The festivities were limited to a drive-through parade and several other moderated or canceled events in 2020, as concerns over the pandemic forced organizers to be cautious of large gatherings.
“It was strange last year. It was good, we had traffic, ”said Liz McFarland, President of Anoka Halloween 2021.
Her concerns are gone this year, except for remembering how to throw a typical Anoka celebration.

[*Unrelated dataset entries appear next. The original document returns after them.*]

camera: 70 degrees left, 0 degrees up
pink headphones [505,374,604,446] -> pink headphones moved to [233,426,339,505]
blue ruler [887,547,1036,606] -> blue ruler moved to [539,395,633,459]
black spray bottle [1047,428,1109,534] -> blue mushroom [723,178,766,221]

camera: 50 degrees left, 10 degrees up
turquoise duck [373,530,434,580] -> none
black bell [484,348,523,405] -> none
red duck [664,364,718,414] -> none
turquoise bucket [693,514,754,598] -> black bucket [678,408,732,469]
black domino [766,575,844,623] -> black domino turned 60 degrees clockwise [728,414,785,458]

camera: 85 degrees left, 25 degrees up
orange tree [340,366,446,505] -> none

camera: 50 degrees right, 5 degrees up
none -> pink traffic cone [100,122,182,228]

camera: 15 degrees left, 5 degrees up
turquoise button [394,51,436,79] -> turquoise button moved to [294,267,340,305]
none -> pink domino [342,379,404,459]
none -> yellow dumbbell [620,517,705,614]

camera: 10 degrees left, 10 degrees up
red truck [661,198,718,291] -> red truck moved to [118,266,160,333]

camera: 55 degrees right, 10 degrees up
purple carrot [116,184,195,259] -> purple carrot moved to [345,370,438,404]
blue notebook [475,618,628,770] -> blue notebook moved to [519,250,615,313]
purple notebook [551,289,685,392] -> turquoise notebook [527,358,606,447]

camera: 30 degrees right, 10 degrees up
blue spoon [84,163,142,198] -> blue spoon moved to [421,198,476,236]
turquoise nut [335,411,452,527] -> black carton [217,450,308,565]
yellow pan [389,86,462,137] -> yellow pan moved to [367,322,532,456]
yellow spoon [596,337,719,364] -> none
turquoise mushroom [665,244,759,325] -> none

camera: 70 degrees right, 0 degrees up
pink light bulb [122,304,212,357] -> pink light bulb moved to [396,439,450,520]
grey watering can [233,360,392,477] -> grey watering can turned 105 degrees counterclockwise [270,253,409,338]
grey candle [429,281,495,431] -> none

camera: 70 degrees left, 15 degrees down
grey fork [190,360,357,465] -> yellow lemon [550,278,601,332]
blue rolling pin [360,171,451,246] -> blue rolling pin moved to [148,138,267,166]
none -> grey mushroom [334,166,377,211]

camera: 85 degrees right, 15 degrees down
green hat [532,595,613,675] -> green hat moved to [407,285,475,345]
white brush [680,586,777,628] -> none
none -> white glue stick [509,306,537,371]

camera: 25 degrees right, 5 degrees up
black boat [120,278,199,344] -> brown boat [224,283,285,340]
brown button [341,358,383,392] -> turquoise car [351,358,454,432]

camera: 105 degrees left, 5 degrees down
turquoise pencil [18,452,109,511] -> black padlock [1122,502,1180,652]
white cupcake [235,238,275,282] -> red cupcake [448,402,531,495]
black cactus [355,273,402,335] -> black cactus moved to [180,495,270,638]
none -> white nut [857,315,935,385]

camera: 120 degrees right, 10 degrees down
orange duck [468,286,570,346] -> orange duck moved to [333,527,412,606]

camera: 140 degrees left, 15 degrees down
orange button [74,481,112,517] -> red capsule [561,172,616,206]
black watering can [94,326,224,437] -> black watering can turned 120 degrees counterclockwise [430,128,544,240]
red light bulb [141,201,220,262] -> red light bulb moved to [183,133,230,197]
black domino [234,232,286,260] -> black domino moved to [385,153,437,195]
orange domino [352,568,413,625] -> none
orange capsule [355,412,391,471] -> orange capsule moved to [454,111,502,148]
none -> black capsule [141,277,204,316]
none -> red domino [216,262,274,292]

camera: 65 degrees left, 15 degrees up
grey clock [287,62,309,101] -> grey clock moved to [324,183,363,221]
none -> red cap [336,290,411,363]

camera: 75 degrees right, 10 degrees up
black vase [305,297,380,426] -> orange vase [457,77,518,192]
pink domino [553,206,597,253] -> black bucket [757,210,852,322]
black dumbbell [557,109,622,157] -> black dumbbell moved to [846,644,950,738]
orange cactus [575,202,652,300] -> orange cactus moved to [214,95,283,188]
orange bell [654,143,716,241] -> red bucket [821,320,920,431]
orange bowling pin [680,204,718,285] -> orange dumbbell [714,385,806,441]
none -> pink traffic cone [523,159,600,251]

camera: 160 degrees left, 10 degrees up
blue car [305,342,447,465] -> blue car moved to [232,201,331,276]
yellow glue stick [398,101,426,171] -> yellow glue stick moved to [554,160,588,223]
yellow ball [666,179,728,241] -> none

“We’re back in full swing. The traditional events, the parade planning, all three of them will be just as before, ”said McFarland.
Back in October, the Kids and Night Parades are back. The crowning glory is back, bingo nights and pumpkin carving. Wine and Canvas events will be in person this year instead of on Zoom.
The Grand Parade will follow its traditional Main Street route, bringing with it a huge crowd that will again delight local businesses. It has attracted up to 60,000 people in recent years.
“I think we’re really looking forward to seeing all of the kids,” said Alivia Tatum, manager of Two Scoops Ice Cream Shop. “And I hope they really like ice cream. We have so many great flavors right now.
A century of celebrations, where it all began.
“Even though this is our 101st year, it really is our 100th year as an event,” said McFarland.